El hombre se dirigió hacia la pizzería, pero no avanzaba por más que caminaba hacia ella. Era como si caminase sobre esas cintas del gimnasio en las que sudas, pero no avanzas. El niño se arrastraba dolorido, pero a los pocos metros, exhausto, quedó tendido sobre el vientre mientras María miraba todo con ojos de incredulidad.

—¡Antonio! —gritó con toda la fuerza que pudo—. ¡Pásame el aceite! ¡Recuerda la receta que nos dio tu madre!

—Sí, es cierto, el aceite de oliva va bien… —dijo recordando: “Para los eczemas y algunas heridas, simplemente hay que aplicarlo sobre la zona”. —¡Toma, échaselo encima del vientre al chaval!

Mientras María lo hacía, Antonio empezó a pedir ayuda a los clientes de la pizzería.

—¡Ayuda! ¡No me nieguen ayuda! —clamó Antonio dirigiéndose a la gente de la pizzería.

En el silencio de la calle no se oyó un solo rumor. El hombre aún tuvo valor para llegar hasta su mujer y cogiéndola de la mano, la llevó consigo, abrazándola incrédulo ante lo que estaban viviendo. Los dos se miraron, no entendían nada. Miraron al niño tendido en el suelo embadurnado de aceite de oliva. Parecían no existir para nadie, ni siquiera para el niño.

Desde la acera, veían cómo la gente se seguía riendo de ellos, mientras se les iban borrando las facciones de la cara, se desvanecían como si fueran espíritus malignos y salían de entre los bloques de asfalto por el que habían dejado de circular los coches. Una muralla lúgubre que parecía engullir en un remolino de agua fangosa al niño de la pierna inflamada ascendió. El entorno era cada vez más agresivo y reinaba en él un silencio de muerte. Todo había desaparecido, hasta la pizzería. En el fondo de la calle curiosamente sólo se podía ver la silueta de un olivo centenario. Todo era muy raro.
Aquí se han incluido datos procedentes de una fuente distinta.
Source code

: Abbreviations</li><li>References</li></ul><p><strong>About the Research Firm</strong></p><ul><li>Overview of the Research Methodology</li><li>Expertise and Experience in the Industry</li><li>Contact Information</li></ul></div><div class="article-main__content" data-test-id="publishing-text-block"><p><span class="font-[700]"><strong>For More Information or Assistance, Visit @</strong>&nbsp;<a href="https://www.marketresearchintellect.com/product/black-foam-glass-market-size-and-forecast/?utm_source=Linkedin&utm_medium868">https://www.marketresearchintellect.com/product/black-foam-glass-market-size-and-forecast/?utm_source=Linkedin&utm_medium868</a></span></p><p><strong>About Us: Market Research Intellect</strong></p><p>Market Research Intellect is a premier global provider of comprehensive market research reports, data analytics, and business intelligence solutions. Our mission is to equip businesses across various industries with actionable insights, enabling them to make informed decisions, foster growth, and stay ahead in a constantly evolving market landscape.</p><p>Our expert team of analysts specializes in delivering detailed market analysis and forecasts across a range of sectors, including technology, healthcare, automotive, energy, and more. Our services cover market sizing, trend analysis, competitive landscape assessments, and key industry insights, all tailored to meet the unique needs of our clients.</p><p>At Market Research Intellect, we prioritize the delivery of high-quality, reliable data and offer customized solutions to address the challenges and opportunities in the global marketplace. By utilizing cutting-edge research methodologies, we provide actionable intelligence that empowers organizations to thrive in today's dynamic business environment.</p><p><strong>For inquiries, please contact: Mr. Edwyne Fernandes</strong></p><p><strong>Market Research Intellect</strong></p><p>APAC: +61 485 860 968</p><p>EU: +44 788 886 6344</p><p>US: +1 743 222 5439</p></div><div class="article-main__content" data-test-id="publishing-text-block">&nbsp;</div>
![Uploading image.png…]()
El sol había caído ya cuando Antonio, María y el niño tendido en el suelo sintieron un violento escalofrío. Se notaron transportados al resguardo de la sombra del olivo. Y de pronto, con asombro, el niño enderezó penosamente la cabeza y esbozó algo que quería ser una sonrisa: se sentía mejor. La pierna apenas le dolía y la respiración era más regular. Se encontraba casi bien y aunque no tenía fuerzas para mover la mano, la mejoría avanzaba. No sentía ya nada ni en la pierna ni en el vientre.
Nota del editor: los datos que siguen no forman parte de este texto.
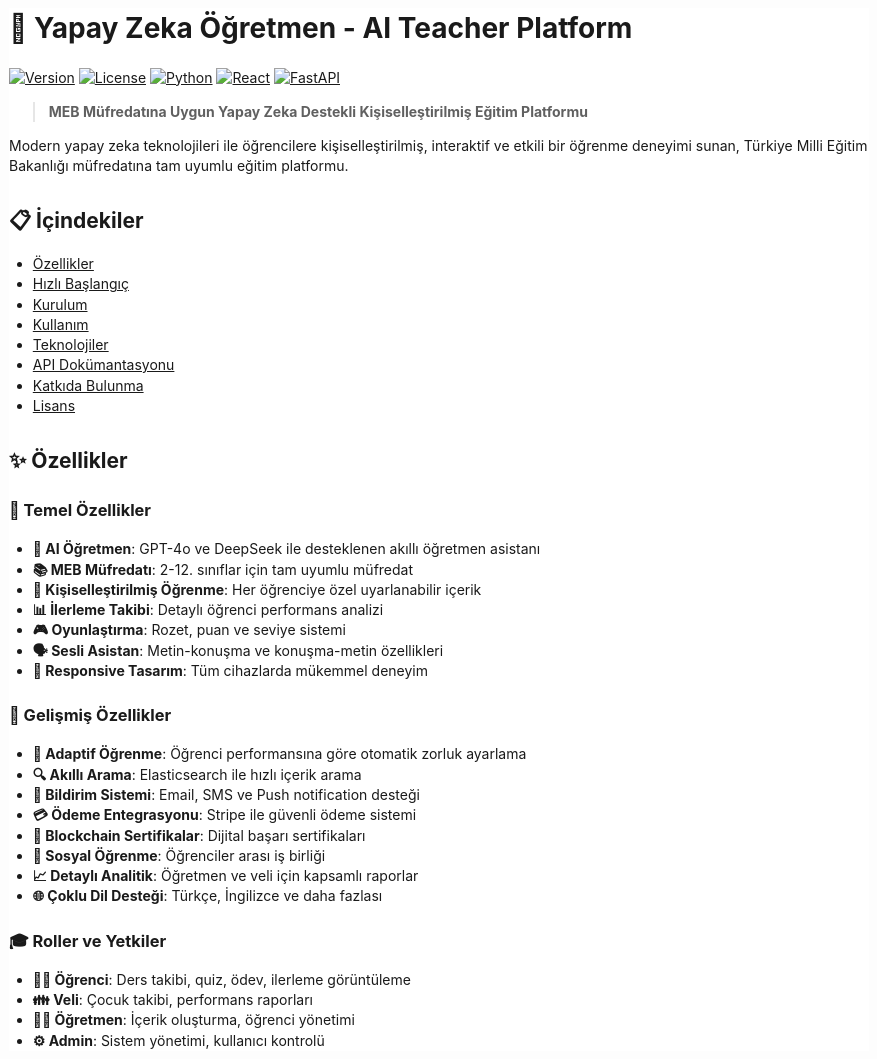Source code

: # 🤖 Yapay Zeka Öğretmen - AI Teacher Platform

[![Version](https://img.shields.io/badge/version-1.0.0-blue.svg)](https://github.com/yourusername/yapayzekaogretmen)
[![License](https://img.shields.io/badge/license-MIT-green.svg)](LICENSE)
[![Python](https://img.shields.io/badge/python-3.11+-blue.svg)](https://www.python.org/)
[![React](https://img.shields.io/badge/react-18.2+-blue.svg)](https://reactjs.org/)
[![FastAPI](https://img.shields.io/badge/FastAPI-0.109+-green.svg)](https://fastapi.tiangolo.com/)

> **MEB Müfredatına Uygun Yapay Zeka Destekli Kişiselleştirilmiş Eğitim Platformu**

Modern yapay zeka teknolojileri ile öğrencilere kişiselleştirilmiş, interaktif ve etkili bir öğrenme deneyimi sunan, Türkiye Milli Eğitim Bakanlığı müfredatına tam uyumlu eğitim platformu.

## 📋 İçindekiler

- [Özellikler](#-özellikler)
- [Hızlı Başlangıç](#-hızlı-başlangıç)
- [Kurulum](#-kurulum)
- [Kullanım](#-kullanım)
- [Teknolojiler](#-teknolojiler)
- [API Dokümantasyonu](#-api-dokümantasyonu)
- [Katkıda Bulunma](#-katkıda-bulunma)
- [Lisans](#-lisans)

## ✨ Özellikler

### 🎯 Temel Özellikler

- **🤖 AI Öğretmen**: GPT-4o ve DeepSeek ile desteklenen akıllı öğretmen asistanı
- **📚 MEB Müfredatı**: 2-12. sınıflar için tam uyumlu müfredat
- **🎯 Kişiselleştirilmiş Öğrenme**: Her öğrenciye özel uyarlanabilir içerik
- **📊 İlerleme Takibi**: Detaylı öğrenci performans analizi
- **🎮 Oyunlaştırma**: Rozet, puan ve seviye sistemi
- **🗣️ Sesli Asistan**: Metin-konuşma ve konuşma-metin özellikleri
- **📱 Responsive Tasarım**: Tüm cihazlarda mükemmel deneyim

### 🚀 Gelişmiş Özellikler

- **🧠 Adaptif Öğrenme**: Öğrenci performansına göre otomatik zorluk ayarlama
- **🔍 Akıllı Arama**: Elasticsearch ile hızlı içerik arama
- **📧 Bildirim Sistemi**: Email, SMS ve Push notification desteği
- **💳 Ödeme Entegrasyonu**: Stripe ile güvenli ödeme sistemi
- **🔐 Blockchain Sertifikalar**: Dijital başarı sertifikaları
- **👥 Sosyal Öğrenme**: Öğrenciler arası iş birliği
- **📈 Detaylı Analitik**: Öğretmen ve veli için kapsamlı raporlar
- **🌐 Çoklu Dil Desteği**: Türkçe, İngilizce ve daha fazlası

### 🎓 Roller ve Yetkiler

- **👨‍🎓 Öğrenci**: Ders takibi, quiz, ödev, ilerleme görüntüleme
- **👪 Veli**: Çocuk takibi, performans raporları
- **👨‍🏫 Öğretmen**: İçerik oluşturma, öğrenci yönetimi
- **⚙️ Admin**: Sistem yönetimi, kullanıcı kontrolü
El sol empezaba a abandonar el cielo, cubriendo todo el entorno de una capa rojiza. Una pareja de estorninos se posó tímidamente en las ramas del olivo y empezaron a picotear las olivas.
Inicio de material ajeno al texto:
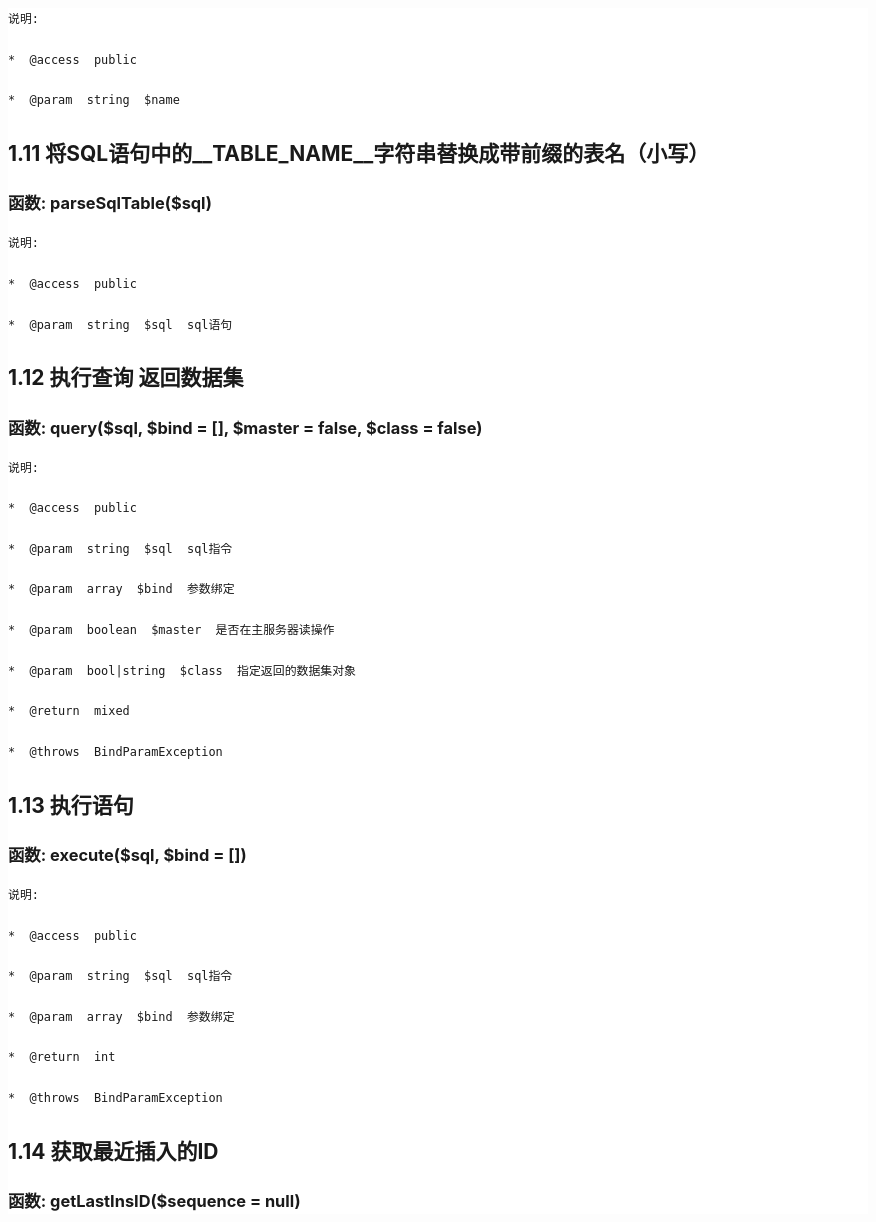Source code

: 	说明:

	*  @access  public
   
	*  @param  string  $name
  
## 1.11      将SQL语句中的__TABLE_NAME__字符串替换成带前缀的表名（小写）      

### 函数:     parseSqlTable($sql)    

	说明:

	*  @access  public
   
	*  @param  string  $sql  sql语句

## 1.12      执行查询 返回数据集      

### 函数:     query($sql, $bind = [], $master = false, $class = false)    

	说明:

	*  @access  public
   
	*  @param  string  $sql  sql指令

	*  @param  array  $bind  参数绑定

	*  @param  boolean  $master  是否在主服务器读操作

	*  @param  bool|string  $class  指定返回的数据集对象

	*  @return  mixed
   
	*  @throws  BindParamException
   
## 1.13      执行语句      

### 函数:     execute($sql, $bind = [])    

	说明:

	*  @access  public
   
	*  @param  string  $sql  sql指令

	*  @param  array  $bind  参数绑定

	*  @return  int
   
	*  @throws  BindParamException
   
## 1.14      获取最近插入的ID      

### 函数:     getLastInsID($sequence = null)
Antonio veía que María también se sentía cada vez mejor. De pronto, sintió que estaba helado. ¿Qué sería? Le costaba respirar, parecía ahogarse y dio un sonoro ronquido. Antonio abrió los ojos con un sobresalto, miró la hora y despertó de la siesta.

—¡Qué sueño tan extraño he tenido! —pensó.

Se levantó y se fue hacia la cocina. Allí tomó la botella de aceite de oliva, se puso una cucharada y se la tomó, puesto que recordó que su madre le repetía insistentemente a su padre que una cucharada de aceite de oliva a tiempo evitaba los ronquidos.